Esplora il materiale:
• a. Rispondi alle seguenti domande sul testo sul GDPR:
(i) Da quale età è valido il consenso dei minori?
(ii) A chi spetta il bilanciamento tra l'interesse legittimo prevalente e i diritti e la libertà dell'interessato?
(iii) Entro quale termine va fornita l'informativa se i dati personali non sono raccolti direttamente presso l'interessato?
• b. Prosegui il testo sul GDPR a partire dalla sua ultima frase.

Testo del documento:
Non cambiano invece i presupposti di liceità del trattamento, delineati dall’art. 6 del GDPR. Essi, in linea di massima, coincidono con quelli del D. Lgs. n. 196/2003 (consenso, adempimento di obblighi contrattuali, interesse vitale della persona interessata o di terzi, obbligo di legge, interesse pubblico o esercizio di pubblici poteri, interesse legittimo prevalente del titolare o di terzi cui i dati sono comunicati), però con alcuni cambiamenti:

    • consenso: (i) deve essere esplicito per i dati sensibili e in caso di trattamenti automatizzati, compresa la profilazione. “Esplicito” non è sinonimo di forma scritta, benché questa sia la modalità idonea per configurare l’inequivocabilità del consenso e, in ogni caso, il titolare deve essere in grado di dimostrare che l’interessato ha prestato il consenso a uno specifico trattamento; (ii) il consenso dei minori è valido a partire dai 16 anni;
    • interesse vitale di un terzo: è invocabile a condizione che, nella fattispecie concreta, nessuna delle altre condizioni di liceità possa trovare applicazione;
    • interesse legittimo prevalente di un titolare o di un terzo: il bilanciamento tra tale interesse e i diritti e la libertà dell’interessato spetta allo stesso titolare (estensione del principio di “responsabilizzazione”, uno dei cardini del GDPR);
    • informativa: i contenuti dell’informativa sono tassativamente indicati negli artt. 13, par. 1, e 14, par. 1, del GDPR. In parte essi sono più ampi rispetto al D. Lgs. 196/2003. In particolare, l’informativa deve contenere: (i) i dati di contatto del RDP-DPO (Responsabile della protezione dati – Data Protection Officer), ove esistente; (ii) la base giuridica del trattamento; (iii) l’interesse legittimo, se costituisce la base legittima del trattamento; (iv) se i dati sono trasferiti in Paesi terzi e, in caso affermativo, attraverso quali strumenti; (v) periodo di conservazione dei dati o i criteri per stabilire tale periodo; (vi) diritto di presentare un reclamo all’autorità di controllo; (vi) in caso di processi decisionali automatizzati, compresa la profilazione, indicazione della logica di tali processi e delle conseguenze previste per l’interessato. Per i minori occorre prevedere informative idonee (scritte in un linguaggio semplice e chiaro che un minore possa facilmente capire). Nell’ipotesi di dati personali non raccolti direttamente presso l’interessato, l’informativa deve essere fornita entro un tempo non superiore a un mese dalla raccolta, oppure al momento della comunicazione dei dati.

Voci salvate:
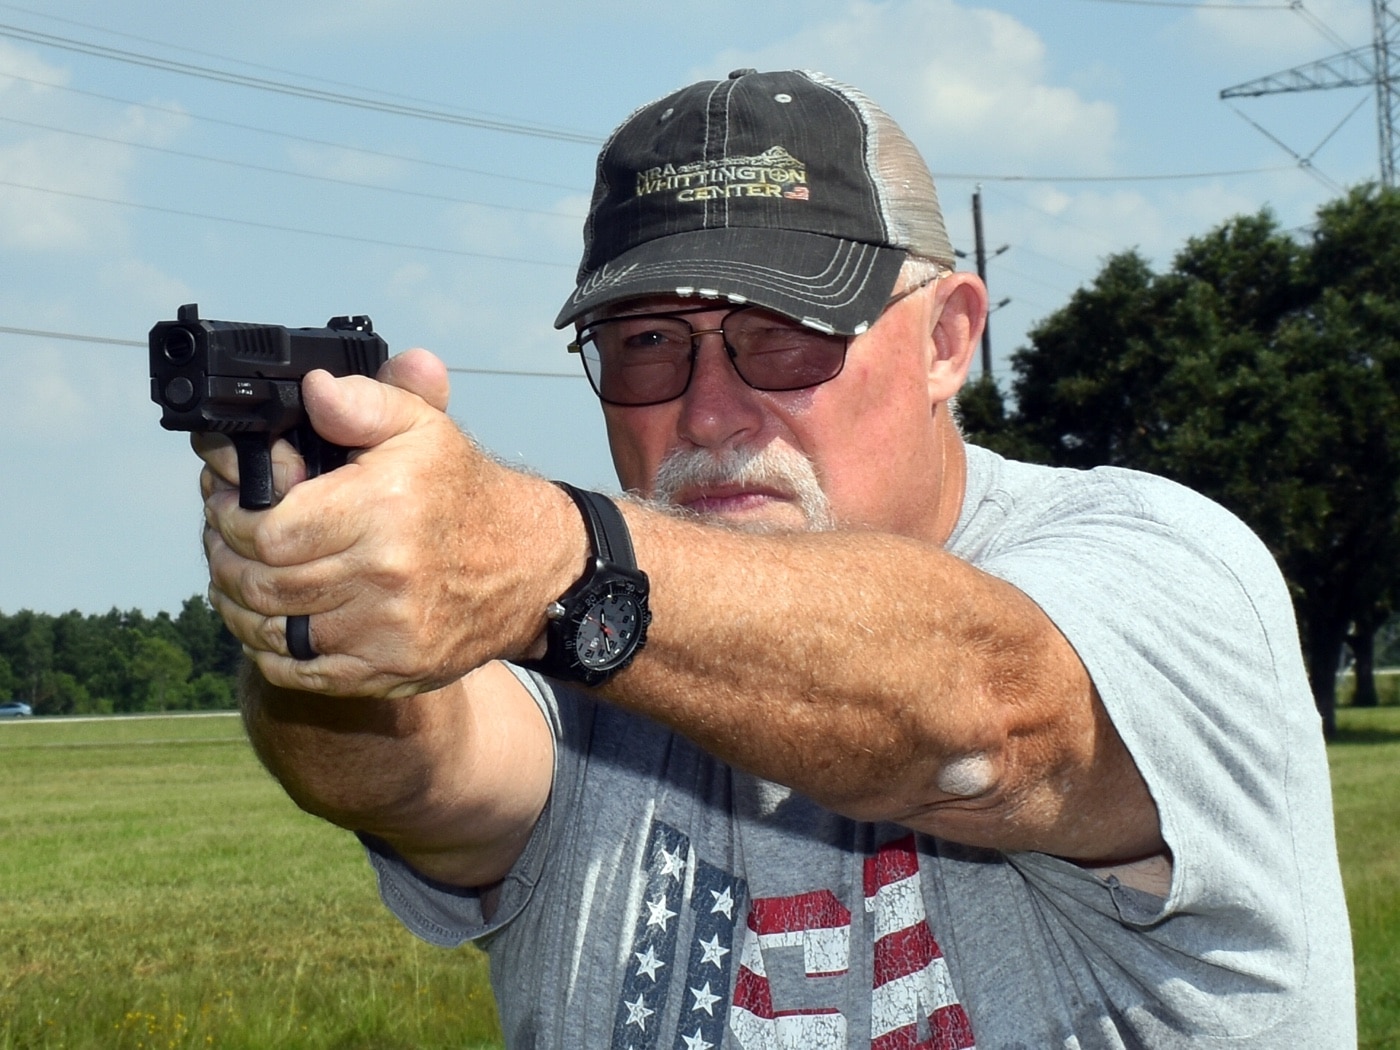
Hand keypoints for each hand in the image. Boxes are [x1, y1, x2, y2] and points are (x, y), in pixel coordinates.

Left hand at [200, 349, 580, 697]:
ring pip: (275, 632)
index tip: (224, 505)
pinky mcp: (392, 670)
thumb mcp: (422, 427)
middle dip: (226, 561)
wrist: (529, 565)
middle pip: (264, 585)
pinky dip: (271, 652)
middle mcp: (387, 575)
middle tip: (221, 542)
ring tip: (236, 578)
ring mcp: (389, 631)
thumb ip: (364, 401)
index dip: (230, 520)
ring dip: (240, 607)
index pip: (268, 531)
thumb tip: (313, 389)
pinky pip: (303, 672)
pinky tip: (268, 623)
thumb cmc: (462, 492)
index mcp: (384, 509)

---

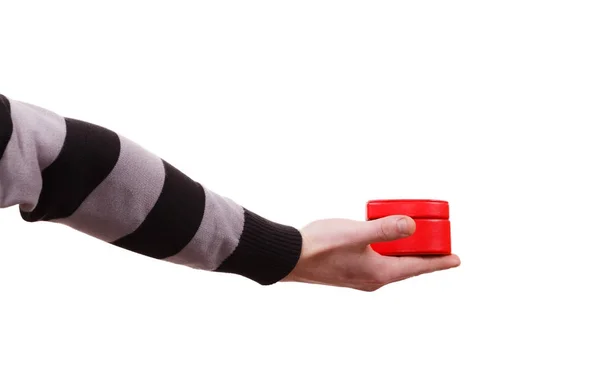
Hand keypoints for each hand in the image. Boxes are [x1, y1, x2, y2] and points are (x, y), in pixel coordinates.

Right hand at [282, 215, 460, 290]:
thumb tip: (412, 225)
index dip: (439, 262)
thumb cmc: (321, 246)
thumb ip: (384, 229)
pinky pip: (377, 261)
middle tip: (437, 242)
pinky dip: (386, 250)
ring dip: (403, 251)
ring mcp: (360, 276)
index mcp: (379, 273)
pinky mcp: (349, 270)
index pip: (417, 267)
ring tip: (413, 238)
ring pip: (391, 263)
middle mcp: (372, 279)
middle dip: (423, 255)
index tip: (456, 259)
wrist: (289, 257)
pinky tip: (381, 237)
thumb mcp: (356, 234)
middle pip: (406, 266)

==

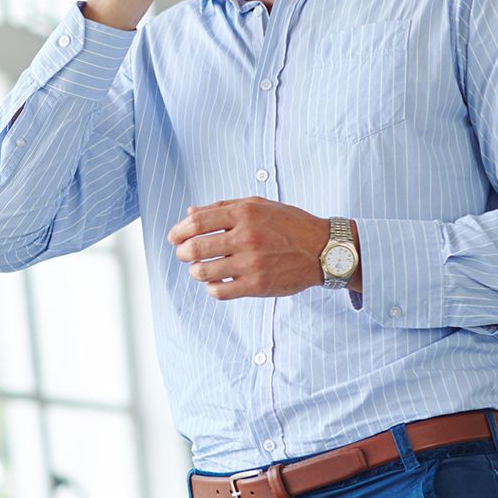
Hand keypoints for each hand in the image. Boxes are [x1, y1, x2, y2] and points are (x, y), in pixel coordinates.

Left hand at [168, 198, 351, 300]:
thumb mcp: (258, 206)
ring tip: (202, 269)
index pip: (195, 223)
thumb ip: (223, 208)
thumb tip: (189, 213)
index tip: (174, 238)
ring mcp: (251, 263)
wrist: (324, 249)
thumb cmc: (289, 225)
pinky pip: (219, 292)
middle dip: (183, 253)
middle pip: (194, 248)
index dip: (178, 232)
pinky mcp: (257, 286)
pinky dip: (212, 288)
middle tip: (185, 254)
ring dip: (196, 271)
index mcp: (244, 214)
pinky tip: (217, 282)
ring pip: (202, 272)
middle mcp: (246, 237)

Risposte numerate:
• a.
(i) Dai 16 anni.
(ii) Allo stesso titolare.
(iii) Entro un tempo non superiore a un mese dalla raccolta, oppure al momento della comunicazione dei dati.

• b.
Va altresì tenuto conto del fatto che, in linea di principio, il consenso non è idoneo fondamento del trattamento dei dati da parte della Pubblica Amministrazione, perché essa (e quindi anche le Istituzioni scolastiche autonome) dovrebbe operare sulla base di altri presupposti, consistenti essenzialmente in norme di legge o in un interesse pubblico riconosciuto in specifiche disposizioni. L’istituzione scolastica, quando pone in essere attività di tipo istituzionale, non ha quindi bisogno di ottenere il consenso dell’interessato. Di conseguenza il consenso non è un presupposto necessario per la liceità della stragrande maggioranza dei trattamenti da parte della PA, perché sono le norme che individuano gli ambiti dei trattamenti stessi. Inoltre, se è vero che il Regolamento europeo prevede il diritto di opposizione, è però altrettanto vero che la PA può neutralizzarlo con adeguata motivazione. A tale riguardo, come messo in luce dal “Considerando 43”, ogni volta che il “controller” (ossia il “titolare del trattamento”) è un’Autorità pubblica, c’è spesso un evidente squilibrio di potere nella relazione tra il “responsabile del trattamento” e l’interessato. E’ del resto chiaro che, nella maggior parte dei casi, l’interessato non avrà alcuna alternativa rispetto all’accettazione del trattamento da parte dell’Autorità pubblica. Il consenso deve essere, ad ogni modo, espresso mediante un atto con il quale l’interessato manifesta l’intenzione libera, specifica, informata e inequivocabile di accettare il trattamento dei dati personali (mediante dichiarazione scritta). I minori meritano una specifica protezione relativamente ai loro dati personali. Il trattamento dei dati personali deve essere lecito e corretto.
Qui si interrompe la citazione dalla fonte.